THERE is something fascinating about the word migration. It sends our minds back to the dim stories of tribal movements carved on the rocks by men who wrought in the dawn of history. We wonder at the compelling force that drove our ancestors through the forests of northern Germany, or caused the Aztecs to cross the Mexican deserts. It calls to something in our blood, for even the most stolid must at times hearken to the Pied Piper and with Kipling feel that “On the other side the world we’re overdue.”
Man is not alone the possessor of the migrating passion. Menhaden, in vast schools, sweep along our Atlantic Coast in their season. From unknown regions of the ocean herring and salmon return to the streams of their nativity when the spirit of migration sweeps over the shoals into the abysmal depths. There are butterflies that in companies rise from mud puddles beside the road and go dancing away to the South in autumn. The caribou, in long streams, come southward over the barrens of Labrador when the word is passed, and even squirrels, over extended regions, have been known to migrate en masse for hundreds of miles. There is, however, no phase of the life of birds which is quite so distinctive. The extent and duration of their migrations are among the most wonderful phenomena of the natural world.

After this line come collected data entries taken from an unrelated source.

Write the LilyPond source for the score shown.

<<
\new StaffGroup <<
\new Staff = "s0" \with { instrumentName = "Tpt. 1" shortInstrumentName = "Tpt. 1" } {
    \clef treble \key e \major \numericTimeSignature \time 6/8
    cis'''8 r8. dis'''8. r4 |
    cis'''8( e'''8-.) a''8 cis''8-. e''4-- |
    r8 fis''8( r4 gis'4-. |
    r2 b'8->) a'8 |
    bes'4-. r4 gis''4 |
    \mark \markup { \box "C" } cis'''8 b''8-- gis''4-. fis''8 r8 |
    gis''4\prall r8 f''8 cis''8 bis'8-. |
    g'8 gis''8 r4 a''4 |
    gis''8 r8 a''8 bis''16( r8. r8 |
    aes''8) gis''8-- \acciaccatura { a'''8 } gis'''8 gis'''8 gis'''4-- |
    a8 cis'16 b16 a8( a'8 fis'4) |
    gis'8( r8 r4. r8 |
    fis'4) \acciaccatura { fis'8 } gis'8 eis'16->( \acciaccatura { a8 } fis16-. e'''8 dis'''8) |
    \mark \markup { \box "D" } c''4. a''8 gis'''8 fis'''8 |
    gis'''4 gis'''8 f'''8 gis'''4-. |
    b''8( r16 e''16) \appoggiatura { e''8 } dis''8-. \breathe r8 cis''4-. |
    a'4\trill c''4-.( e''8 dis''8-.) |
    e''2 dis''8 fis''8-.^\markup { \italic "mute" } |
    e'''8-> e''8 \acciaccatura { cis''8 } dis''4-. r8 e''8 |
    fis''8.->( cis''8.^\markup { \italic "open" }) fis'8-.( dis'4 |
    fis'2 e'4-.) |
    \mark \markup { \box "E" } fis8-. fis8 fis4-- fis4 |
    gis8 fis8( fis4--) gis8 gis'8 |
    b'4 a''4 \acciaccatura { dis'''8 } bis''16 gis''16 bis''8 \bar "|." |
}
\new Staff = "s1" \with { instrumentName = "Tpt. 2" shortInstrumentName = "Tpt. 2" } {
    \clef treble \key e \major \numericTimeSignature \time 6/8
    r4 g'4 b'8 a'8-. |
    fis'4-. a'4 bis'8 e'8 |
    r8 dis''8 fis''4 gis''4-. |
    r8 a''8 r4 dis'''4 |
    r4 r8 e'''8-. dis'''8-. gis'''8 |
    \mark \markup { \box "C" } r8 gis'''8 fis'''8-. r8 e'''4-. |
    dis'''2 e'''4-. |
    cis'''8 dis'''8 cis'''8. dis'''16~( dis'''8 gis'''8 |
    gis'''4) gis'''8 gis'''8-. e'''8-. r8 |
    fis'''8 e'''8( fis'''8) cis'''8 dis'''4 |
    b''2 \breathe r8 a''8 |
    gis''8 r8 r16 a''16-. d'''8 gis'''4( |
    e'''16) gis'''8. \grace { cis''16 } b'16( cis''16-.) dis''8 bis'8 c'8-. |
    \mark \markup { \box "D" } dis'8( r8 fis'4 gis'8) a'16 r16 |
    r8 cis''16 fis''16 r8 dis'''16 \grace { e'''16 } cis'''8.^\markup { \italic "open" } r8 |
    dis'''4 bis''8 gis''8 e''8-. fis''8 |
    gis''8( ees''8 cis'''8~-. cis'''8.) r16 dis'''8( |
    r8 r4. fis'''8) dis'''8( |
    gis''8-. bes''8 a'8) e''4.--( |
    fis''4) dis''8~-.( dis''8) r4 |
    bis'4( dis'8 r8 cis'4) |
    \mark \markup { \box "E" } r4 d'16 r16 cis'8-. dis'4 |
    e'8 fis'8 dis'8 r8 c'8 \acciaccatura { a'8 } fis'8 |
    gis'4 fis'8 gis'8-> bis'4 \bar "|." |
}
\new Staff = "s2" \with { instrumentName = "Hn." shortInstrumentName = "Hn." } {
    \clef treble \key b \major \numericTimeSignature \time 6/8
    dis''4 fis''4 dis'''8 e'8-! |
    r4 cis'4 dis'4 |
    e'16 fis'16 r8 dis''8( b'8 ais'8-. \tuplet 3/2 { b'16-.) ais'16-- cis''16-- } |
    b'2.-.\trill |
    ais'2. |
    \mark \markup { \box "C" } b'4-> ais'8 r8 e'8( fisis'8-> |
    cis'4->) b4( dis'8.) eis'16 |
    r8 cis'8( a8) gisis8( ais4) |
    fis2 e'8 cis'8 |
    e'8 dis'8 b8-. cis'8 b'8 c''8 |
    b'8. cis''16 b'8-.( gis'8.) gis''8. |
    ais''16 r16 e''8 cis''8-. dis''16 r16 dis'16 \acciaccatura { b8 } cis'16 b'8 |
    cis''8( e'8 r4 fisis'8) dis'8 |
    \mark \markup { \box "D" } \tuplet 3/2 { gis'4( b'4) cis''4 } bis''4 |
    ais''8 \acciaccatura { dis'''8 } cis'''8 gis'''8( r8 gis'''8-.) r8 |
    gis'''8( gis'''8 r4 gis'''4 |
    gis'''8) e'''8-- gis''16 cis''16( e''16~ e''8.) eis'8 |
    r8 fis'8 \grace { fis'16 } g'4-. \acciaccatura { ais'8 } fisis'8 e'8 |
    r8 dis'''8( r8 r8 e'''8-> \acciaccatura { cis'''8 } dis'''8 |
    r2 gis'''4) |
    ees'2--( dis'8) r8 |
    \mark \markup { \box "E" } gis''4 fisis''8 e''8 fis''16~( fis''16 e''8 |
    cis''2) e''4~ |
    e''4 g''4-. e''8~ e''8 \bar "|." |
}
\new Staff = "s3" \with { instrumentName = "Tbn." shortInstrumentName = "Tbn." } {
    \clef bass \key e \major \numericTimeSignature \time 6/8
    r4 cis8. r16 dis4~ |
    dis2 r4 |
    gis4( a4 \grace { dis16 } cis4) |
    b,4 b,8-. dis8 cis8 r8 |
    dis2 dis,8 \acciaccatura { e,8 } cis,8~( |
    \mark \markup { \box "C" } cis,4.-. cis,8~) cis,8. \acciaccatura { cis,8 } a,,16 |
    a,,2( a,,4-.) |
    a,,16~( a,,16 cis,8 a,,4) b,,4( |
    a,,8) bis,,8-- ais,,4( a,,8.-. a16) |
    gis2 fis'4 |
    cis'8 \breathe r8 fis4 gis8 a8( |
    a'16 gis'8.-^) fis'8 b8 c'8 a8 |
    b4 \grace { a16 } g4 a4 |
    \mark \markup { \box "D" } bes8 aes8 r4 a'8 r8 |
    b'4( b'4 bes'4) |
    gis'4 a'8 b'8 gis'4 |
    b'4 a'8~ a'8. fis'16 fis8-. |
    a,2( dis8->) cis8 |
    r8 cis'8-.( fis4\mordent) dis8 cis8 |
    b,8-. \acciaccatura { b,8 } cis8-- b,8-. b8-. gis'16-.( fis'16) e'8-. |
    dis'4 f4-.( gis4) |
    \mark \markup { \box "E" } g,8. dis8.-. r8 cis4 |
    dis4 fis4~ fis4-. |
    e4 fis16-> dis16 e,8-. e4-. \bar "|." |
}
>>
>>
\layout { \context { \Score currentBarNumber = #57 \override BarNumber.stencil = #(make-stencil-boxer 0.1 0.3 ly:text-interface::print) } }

Ornithologists have gathered much information regarding their coming and going, but knowledge on many of the points involved is incomplete. It is only of recent years that the nest of the Solitary Sandpiper has been found, and yet this is a very common bird in the eastern United States in certain seasons. Where is the scientist who can yet tell us in what country the common Chimney Swift passes the winter, or over what stretches of sea and land the Arctic Tern passes when journeying between its summer home in the Arctic seas and its winter abode in the Antarctic wastes? The main fact, however, that the great majority of birds of the Northern Hemisphere go south in autumn and re-turn in spring, is well known.
Moulting.By the time the young are able to care for themselves the plumage of the hard-working parents is worn and frayed and a new suit of feathers becomes necessary. They do not acquire this all at once. The feathers drop out gradually from the various feather tracts over the body, and their places are at once taken by a new growth. While this is going on the birds are less in evidence than at other times. They keep out of sight and few song notes are heard. Perhaps there is some irritation and unpleasantness connected with moulting which causes a dejection of spirit.
With swimming water birds the wing quills disappear nearly all at once and the birds are unable for a short time to fly; but being at home in the water, where they secure their food, they are not left in the helpless, even desperate, condition in which a land bird would find itself if unable to fly. In a few cases birds begin to migrate before this moulting takes place, but with the great majority the moult is complete before they leave their summer homes.